The city-owned port turned 50 last year. The Anchorage Daily News reported the municipality for more than a decade has worked to replace and expand it.

The port’s dock is on corroded piles that are expensive to maintain. Workers in 2009 began hammering steel replacement piles into the seabed to form a new dock but the piles bent and jammed together. The port project was supposed to be finished by 2011 but is years behind schedule and hundreds of millions of dollars over budget. The project in 2005 was estimated to cost $350 million. That has tripled to more than $1 billion.

The municipality at the end of May will assume responsibility for the project, taking over from the federal Maritime Administration.

The city agreed in 2003 to let the Maritime Administration take the lead on the project. The agency hired Integrated Concepts and Research Corp. to oversee construction. An extension of the federal government’s contract with ICRC ends May 31.
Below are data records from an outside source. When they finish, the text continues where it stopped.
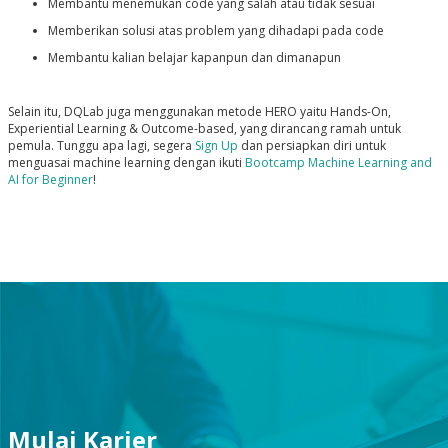
Membantu menemukan code yang salah atau tidak sesuai
Memberikan solusi atas problem yang dihadapi pada code
Membantu kalian belajar kapanpun dan dimanapun
Selain itu, DQLab juga menggunakan metode HERO yaitu Hands-On,
Experiential Learning & Outcome-based, yang dirancang ramah untuk
pemula. Tunggu apa lagi, segera
Sign Up
dan persiapkan diri untuk
menguasai machine learning dengan ikuti
Bootcamp Machine Learning and
AI for Beginner
!
Mulai Karier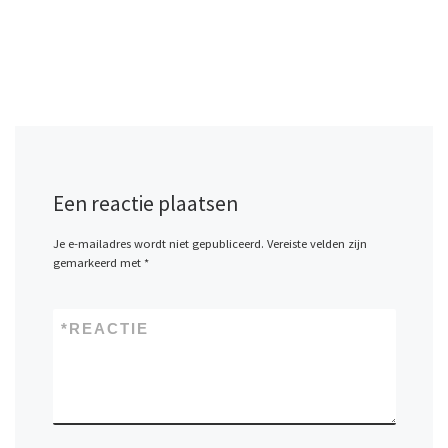
Een reactie plaatsen
Je e-mailadres wordt niet gepubliceerd.
Vereiste velden zijn
gemarkeerd met
*
*
REACTIE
The engineering firm CH2M Hill is conducting an independent study of the design under a contract with the Army Corps of Engineers. It’s expected to be completed by July or August, according to the Corps.

The Corps is conducting its own companion study and another engineering firm, AECOM, is conducting a root cause analysis of what went wrong.

Also, U.S. Department of Transportation inspector general is auditing the Maritime Administration’s work.

“Before we commit to doing anything more we want to know what those studies say because the likelihood is very high that information will need to inform us to the degree we step ahead smartly,” Ribuffo said.

The studies may conclude that there’s a need to modify the design, he said.

The Alaska Legislature this year approved $48.5 million for the port and included $50 million in a bond package that will go before voters in November. Some of that probably will be spent on new design work, Ribuffo said.